There’s a big difference between a steak made at a restaurant versus at home. The latter usually never tastes as stellar as the former.
But The Paragon Induction Cooktop, released in 2015, promises to help you prepare high-quality steaks in your kitchen. First Build, a subsidiary of GE, developed the appliance, which is available online for $299.
It employs induction cooking, meaning it uses copper and an electric current to sauté, sear, or fry food. But it also lets you do sous vide (which cooks food in a a temperature-controlled water bat), thanks to a water temperature sensor that hooks to the pot’s side.
To switch between sous vide and normal induction, you just need to change the setting on the device.
I’d never used a sous vide or induction cooktop before this week — I’ve always made steaks using my oven’s broiler or stovetop. Sous vide takes much longer. To sous vide a steak with the Paragon, for example, the meat must sit in a water bath for at least two hours.
After a few friends raved about the magic of sous vide machines, I decided to try making a steak sous vide-style using the GE cooktop. Here’s what happened.
The Paragon Induction Cooktop comes in a huge, heavy box. Though I made a steak first, it can also cook chicken, pork, eggs, and vegetables (though you should only prepare veggies with the sauté feature). Normal induction cooks your food rapidly, while sous vide cooks it in a water bath for a few hours.
Because sous vide and induction lets you control the temperature down to the degree, they ensure your food cooks evenly all the way through. Here's a steak sous vide-broiler comparison by First Build (although the second steak could just be overcooked):
The cooktop comes with a digital thermometer and a cord for charging. I supplied a gallon-sized plastic bag, an induction-compatible* pan and pot, oil, water, seasonings, and the steak.
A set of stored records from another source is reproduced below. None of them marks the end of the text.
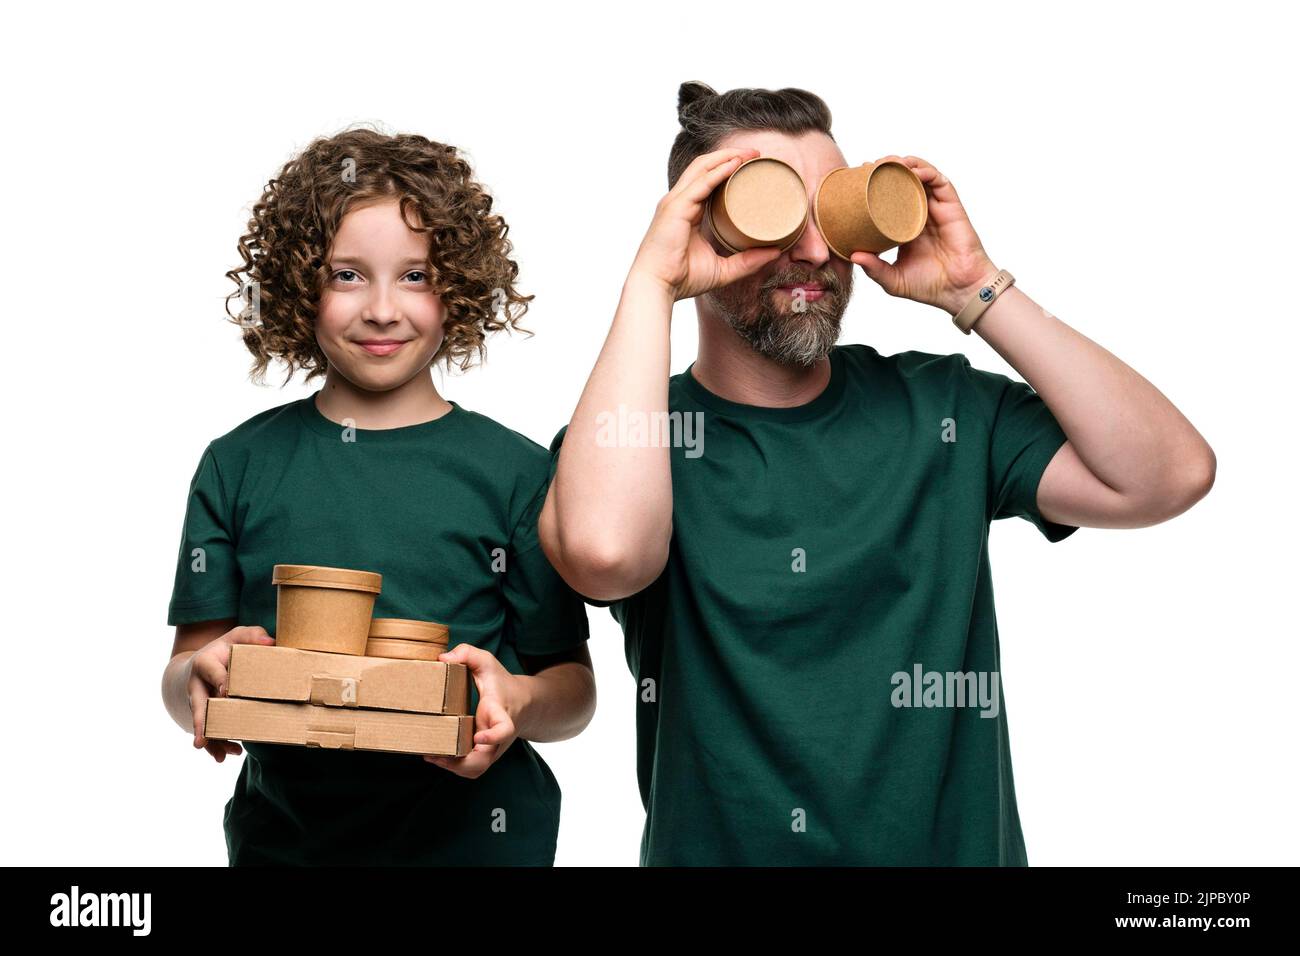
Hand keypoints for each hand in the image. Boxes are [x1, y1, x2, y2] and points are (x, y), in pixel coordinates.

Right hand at [187, 625, 274, 761]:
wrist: (200, 662)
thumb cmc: (226, 648)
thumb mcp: (237, 636)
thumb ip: (253, 635)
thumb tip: (271, 642)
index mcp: (205, 663)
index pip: (213, 672)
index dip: (220, 681)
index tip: (227, 691)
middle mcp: (196, 685)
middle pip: (199, 704)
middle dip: (201, 722)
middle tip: (201, 740)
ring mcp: (197, 702)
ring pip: (202, 723)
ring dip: (212, 739)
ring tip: (222, 755)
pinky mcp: (203, 714)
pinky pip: (207, 731)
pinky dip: (214, 744)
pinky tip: (223, 756)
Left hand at [424, 644, 523, 778]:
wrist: (523, 704)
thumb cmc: (502, 683)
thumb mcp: (488, 662)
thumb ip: (467, 653)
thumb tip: (441, 659)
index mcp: (501, 714)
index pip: (504, 730)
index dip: (492, 738)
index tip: (478, 737)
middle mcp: (497, 738)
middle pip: (484, 761)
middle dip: (460, 763)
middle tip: (438, 754)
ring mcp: (491, 749)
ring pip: (475, 770)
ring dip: (452, 768)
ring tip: (431, 755)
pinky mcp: (483, 754)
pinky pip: (469, 768)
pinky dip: (452, 766)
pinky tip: (435, 755)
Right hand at [629, 146, 782, 301]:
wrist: (658, 286)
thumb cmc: (682, 278)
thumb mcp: (722, 270)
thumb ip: (747, 261)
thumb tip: (776, 252)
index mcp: (686, 211)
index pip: (706, 180)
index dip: (727, 168)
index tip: (751, 165)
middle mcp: (679, 202)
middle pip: (704, 167)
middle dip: (729, 155)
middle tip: (755, 153)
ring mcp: (676, 202)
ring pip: (702, 167)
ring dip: (726, 156)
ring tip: (749, 154)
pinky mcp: (676, 207)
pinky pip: (701, 183)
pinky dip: (719, 171)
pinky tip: (735, 164)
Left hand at [850, 155, 998, 315]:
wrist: (959, 291)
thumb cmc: (929, 286)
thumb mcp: (893, 280)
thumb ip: (874, 269)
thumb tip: (853, 256)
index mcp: (905, 227)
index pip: (888, 199)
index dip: (874, 187)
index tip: (857, 181)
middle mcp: (920, 213)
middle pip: (903, 182)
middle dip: (887, 169)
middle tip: (868, 167)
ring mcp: (936, 208)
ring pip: (920, 175)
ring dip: (904, 164)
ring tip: (887, 162)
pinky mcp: (951, 206)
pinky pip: (938, 180)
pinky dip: (924, 170)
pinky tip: (910, 169)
*To check if your cookware is induction-compatible, try putting a magnet against the bottom. If it sticks, you're good to go.
I turned on the cooktop, and then pushed the thermometer's button for a few seconds to pair it with the device.
Next, I attached the thermometer to a the pot full of water and placed it on the cooktop, as instructed. The thermometer has magnets on both ends so it stays put.
The manual told me to set the cooktop to 'rapid precise' and 131 degrees for sous vide-ing a one-inch, medium-rare steak. You can also control it with your smartphone using an app, which features recipes and lets you monitor your food in real-time. I didn't feel like downloading it immediately, so I just pushed the buttons.
I fully submerged the steak in the water. You can cook as many pieces of meat as you want, and it will take the same amount of time.
Because I wanted my steak medium-rare, I needed to wait between two to three hours. This seemed like an awfully long time and a huge range, so I set my phone's timer to two hours.
After two hours, I pulled out the steak, which I'll admit didn't look too appetizing in the bag -- but certainly juicy.
I got it out and set it on the cutting board, and the juices covered it. Slicing open part of the steak, it looked pink and finished after two hours.
As the last step, I poured a little oil on my pan and changed the cooktop to level 10 on 'direct' (the default induction setting).
50 more seconds later, I took it off the pan and turned off the cooktop. Upon first glance, the steak had a nice sear texture and was rich with juices.
The meat was a constant pink all the way though -- which is hard to achieve with a stovetop or broiler. When I tried it, it was tender and juicy. The steak tasted just like it was from a four-star restaurant. It might have been even better with fancier seasonings.
For $300, the Paragon isn't the most ideal appliance for me: a New Yorker with limited spare time who cooks only for herself. Other sous vide machines sell for about $100 less -- though they can't multi-task like the Paragon. But for a family that wants to cook multiple steaks and has hours to wait, GE's cooktop might be the right fit.